| Page text |
Section 494 of the Indian Penal Code, 1860 states- “Whoever, having a husband or wife living, marries in any case in which such marriage is void by reason of its taking place during the life of such husband or wife, shall be punished with imprisonment of either description for a term which may extend to seven years, and shall also be liable to fine.”[6]

The above-mentioned Section also provides that the Section does not apply where:

  1. any person whose marriage with such husband or wife has been declared void by a Court of competent jurisdiction
  2. where the spouse has been continually absent for a period of 7 years and not heard to be alive within such period.

Thus, a combined reading of Sections 17 of Hindu Marriage Act and Section 494 of the Indian Penal Code require that to make out a case for bigamy the following essential ingredients must be established as laid down in Nagalingam v. Sivagami [7]:

  1. The accused must have contracted the first marriage
  2. Whilst the first marriage was subsisting, the accused must have contacted a second marriage
  3. Both the marriages must be valid.

| What is required |
Transcribe the bigamy passage word for word, beginning with "Section 494 of the Indian Penal Code, 1860" and ending with "within such period.".

| Record set |

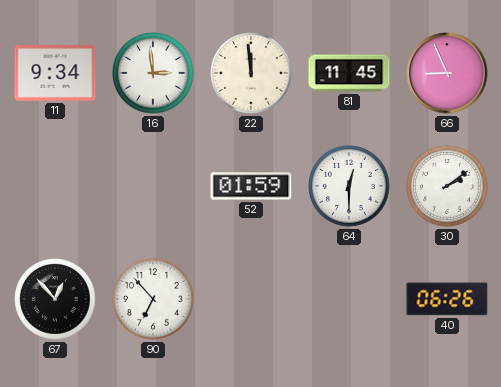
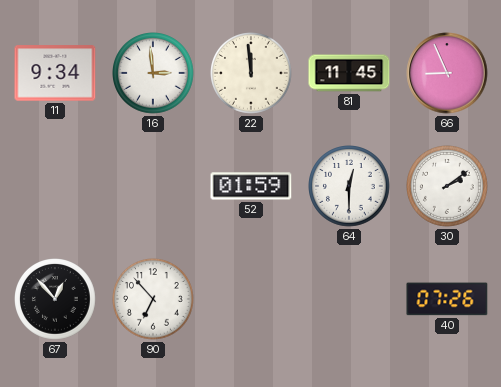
40: 06:26 -> 07:26
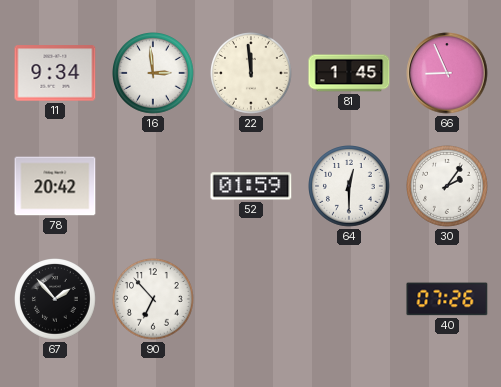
81: 11:45 -> 1:45
78: none -> 20:42
30: 2:09 -> 2:06
67: 12:53 -> 1:53
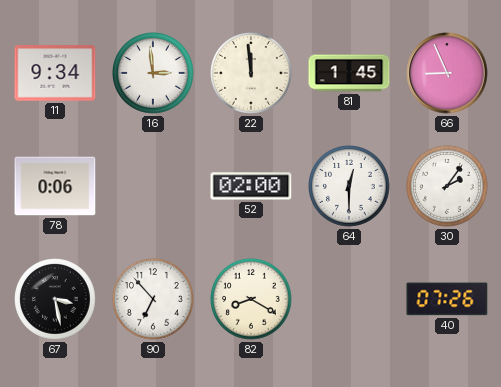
78: 20:42 -> 0:06
52: 01:59 -> 02:00
67: 1:53 -> 3:28
82: none -> 8:20
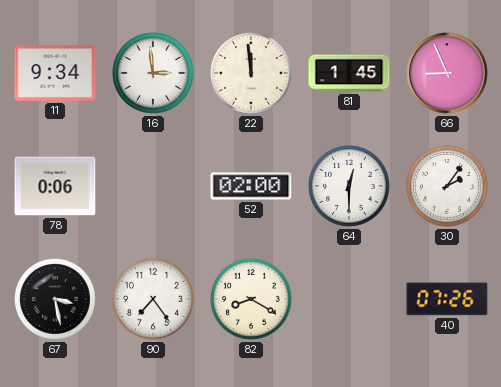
90: 6:53 -> 7:24
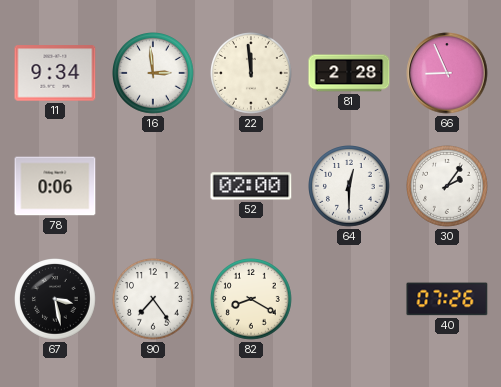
81: 1:45 -> 2:28
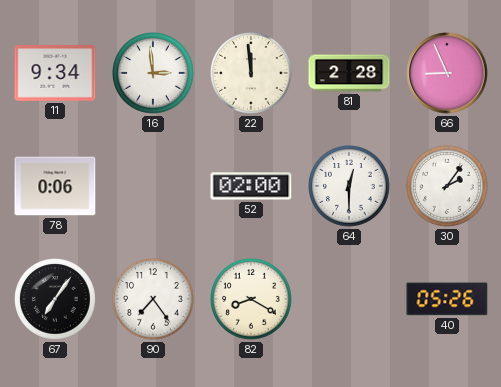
67: 3:28 -> 7:06
40: 07:26 -> 05:26
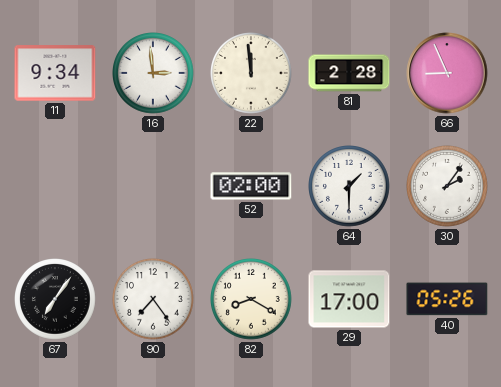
78: 0:06 -> none
64: 12:30 -> 1:30
29: none -> 17:00
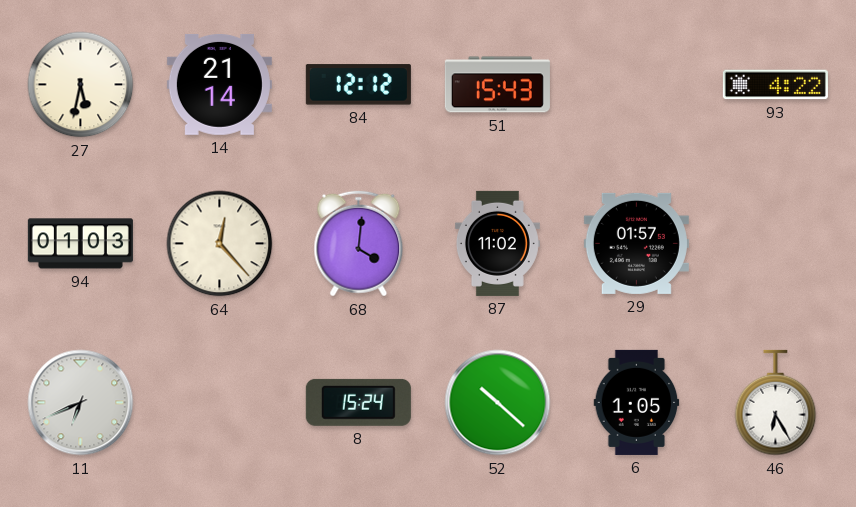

| Solution to this task |
Section 494 of the Indian Penal Code, 1860 states- “Whoever, having a husband or wife living, marries in any case in which such marriage is void by reason of its taking place during the life of such husband or wife, shall be punished with imprisonment of either description for a term which may extend to seven years, and shall also be liable to fine.”[6]

The above-mentioned Section also provides that the Section does not apply where:

  1. any person whose marriage with such husband or wife has been declared void by a Court of competent jurisdiction
  2. where the spouse has been continually absent for a period of 7 years and not heard to be alive within such period.